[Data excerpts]
-- -- --

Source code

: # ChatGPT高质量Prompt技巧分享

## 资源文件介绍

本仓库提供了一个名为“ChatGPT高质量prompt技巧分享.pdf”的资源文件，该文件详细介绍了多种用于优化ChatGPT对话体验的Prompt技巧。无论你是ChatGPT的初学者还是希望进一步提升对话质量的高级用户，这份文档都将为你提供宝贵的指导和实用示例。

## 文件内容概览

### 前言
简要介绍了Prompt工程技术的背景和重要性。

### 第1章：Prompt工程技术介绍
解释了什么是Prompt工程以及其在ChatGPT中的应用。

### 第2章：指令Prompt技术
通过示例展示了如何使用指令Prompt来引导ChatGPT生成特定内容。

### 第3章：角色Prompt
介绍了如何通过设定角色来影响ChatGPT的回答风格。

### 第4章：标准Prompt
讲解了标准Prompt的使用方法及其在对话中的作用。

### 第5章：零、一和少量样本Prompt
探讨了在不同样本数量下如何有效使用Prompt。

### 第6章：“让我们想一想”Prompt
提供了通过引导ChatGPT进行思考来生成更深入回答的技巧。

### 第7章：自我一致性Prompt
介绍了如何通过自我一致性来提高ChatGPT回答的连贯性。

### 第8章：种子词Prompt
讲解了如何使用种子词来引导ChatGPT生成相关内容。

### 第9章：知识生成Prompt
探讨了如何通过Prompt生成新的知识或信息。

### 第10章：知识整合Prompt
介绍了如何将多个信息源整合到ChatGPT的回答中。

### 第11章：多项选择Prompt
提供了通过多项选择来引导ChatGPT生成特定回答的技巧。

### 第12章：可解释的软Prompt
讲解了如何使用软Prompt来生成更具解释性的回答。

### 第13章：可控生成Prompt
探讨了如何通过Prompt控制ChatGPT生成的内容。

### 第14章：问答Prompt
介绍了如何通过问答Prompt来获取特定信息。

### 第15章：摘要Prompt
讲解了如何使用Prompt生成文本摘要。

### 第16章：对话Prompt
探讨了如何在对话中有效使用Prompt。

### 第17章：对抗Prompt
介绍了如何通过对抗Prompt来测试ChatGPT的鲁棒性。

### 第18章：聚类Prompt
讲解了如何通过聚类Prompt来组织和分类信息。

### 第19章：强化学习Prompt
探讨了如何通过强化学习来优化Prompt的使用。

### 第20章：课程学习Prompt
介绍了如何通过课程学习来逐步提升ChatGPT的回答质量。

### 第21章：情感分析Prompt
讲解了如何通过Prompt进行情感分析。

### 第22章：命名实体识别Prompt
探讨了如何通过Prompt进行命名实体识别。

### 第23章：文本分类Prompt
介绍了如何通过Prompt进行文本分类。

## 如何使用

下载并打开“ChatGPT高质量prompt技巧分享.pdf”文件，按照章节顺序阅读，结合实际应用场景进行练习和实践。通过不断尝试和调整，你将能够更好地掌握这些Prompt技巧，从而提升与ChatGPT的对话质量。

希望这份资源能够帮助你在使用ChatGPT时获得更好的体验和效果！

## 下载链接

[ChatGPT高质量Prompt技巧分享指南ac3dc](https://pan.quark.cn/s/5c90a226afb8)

-- -- --

#### THE TASK
Each line from the start of the records through the line holding "### 第1章：Prompt工程技术介绍" must be returned exactly; nothing else belongs in the answer.

#### RESULT BELOW
Source code

: # ChatGPT高质量Prompt技巧分享

## 资源文件介绍

本仓库提供了一个名为“ChatGPT高质量prompt技巧分享.pdf”的资源文件，该文件详细介绍了多种用于优化ChatGPT对话体验的Prompt技巧。无论你是ChatGPT的初学者还是希望进一步提升对话质量的高级用户，这份文档都将为你提供宝贵的指导和实用示例。

## 文件内容概览

### 前言
简要介绍了Prompt工程技术的背景和重要性。

### 第1章：Prompt工程技术介绍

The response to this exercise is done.